A automação e a elevação
da composição orgânica do capital põem-nos
assim a questão dos limites da reprodução do sistema
de extracção de mais-valia e da acumulação
privada, pois que este se encontra dependente da constante incorporação
de novo trabalho vivo (2). Lá chegaremos, seguramente, se nenhuma
catástrofe regressiva se interpuser entretanto. Será então
a altura em que, para franquear efectivamente tais limites, se tornará
indispensável a tomada revolucionária do poder pela organização
política representativa do projecto comunista. Antes disso, porém,
na fase embrionária em que nos encontramos presentemente coloca-se-nos
antes o problema de uma transformação profunda na composição
da classe trabalhadora e uma certa deslocação do cerne
da actividade produtiva da fabricação de bens materiais
para a produção de ideias e informação sob
a forma mercantil.
Em primeiro lugar, porque a introdução na produção
de equipamento controlado por computador (robots, ferramentas digitais,
etc.) faz com que a sua força de trabalho humana se concentre
cada vez mais nas áreas de planeamento, pesquisa, investigação
e design. Vemos assim “fábricas” que se parecem cada
vez mais com laboratórios. O trabalho físico “duro”
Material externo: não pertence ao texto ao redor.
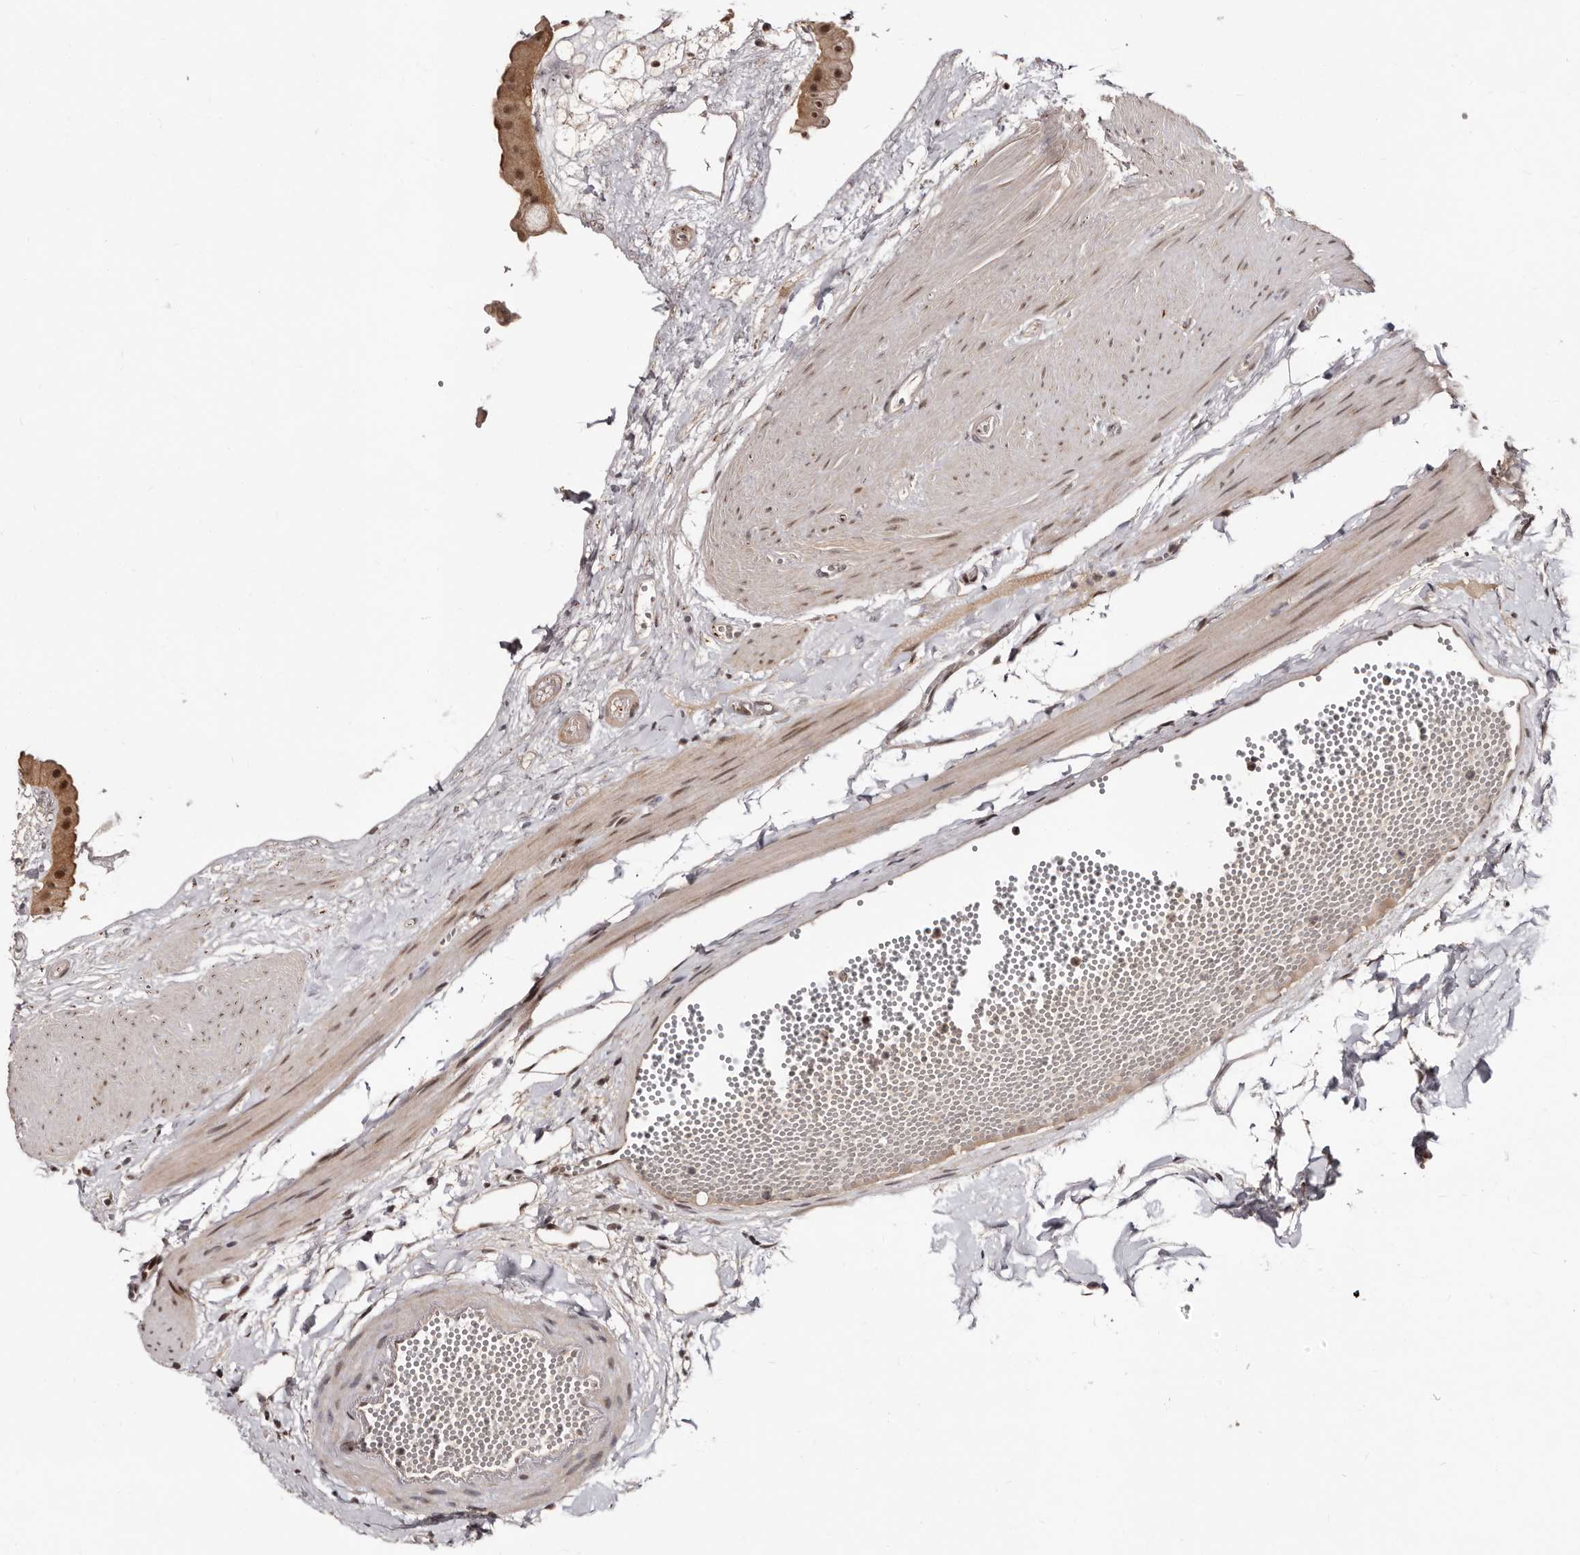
{"staining": {"intensity": "strong", "quantity": ">75%", "location": "cytoplasmic/membranous,nuclear"}, "tissue": "gallbladder", "cell_type": "Glandular cells", "image_type": "normal", "snomed": [{"axis": "morphology", "description": "Normal tissue, NOS"}, {"axis": "topography", "description": "Gallbladder"}], "caption": "IHC histopathology image of normal human gallbladder stained for a protein (brown), which reveals high levels of strong cytoplasmic/membranous,nuclear expression in approximately >75% of glandular cells.", "gene": "TBC1D22B", "patient": {"sex": "female", "age": 64}}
é quase todo feito por máquinas, as quais é apenas
necessário vigiar, controlar e reprogramar. As máquinas,
porém, não criam valor mas, como capital constante que
são, apenas o transmitem inalterado ao produto, à medida
da sua depreciação. Temos assim que uma parte crescente
do valor dos produtos nestas indústrias de ponta – e sobretudo
uma parte crescente da mais-valia aí criada – é
fruto de um trabalho predominantemente mental. Em segundo lugar, há
um crescente número de empresas que se especializaram na produção
e venda de produtos intelectuais – investigação
científica, projectos, invenções, design, software,
bases de dados, etc. – com o fim de serem incorporados por outras
empresas nos seus próprios processos produtivos. Por fim, há
uma enorme expansão na produção e venda ao consumidor
final de produtos intelectuais em suporte facilmente reprodutível,
tais como livros, periódicos, programas de televisão,
audio-visuais, música, programas e jogos de computador, etc.
(3) (4).
Ora, a produção mercantilizada de bens ideais e de conhecimento
implica uma série de problemas de difícil acomodamento
para o sistema capitalista:
- O conhecimento, uma vez produzido, pode ser copiado
e transmitido a muito baixos custos;
- O conhecimento nunca é consumido e, podendo embora incorrer
em obsolescência e variações de significado, o seu
período de vida potencial é o mesmo da espécie
humana;
- devido a estes factores, o conhecimento apenas pode ter um preço
se for protegido por alguma forma de monopólio, o qual terá de ser imposto coercivamente pelo aparato estatal;
- o preço do conhecimento é de difícil estabelecimento
porque a informação é indivisível e, por
definição, os adquirentes não poderão compreender
o conteúdo da mercadoria antes de... a terem adquirido;
- a natureza do conhecimento é tal que é extremamente
difícil, senão impossível, manter indefinidamente
monopólios sobre ele, havendo uma tendência permanente
para que a informação detida privativamente “flua”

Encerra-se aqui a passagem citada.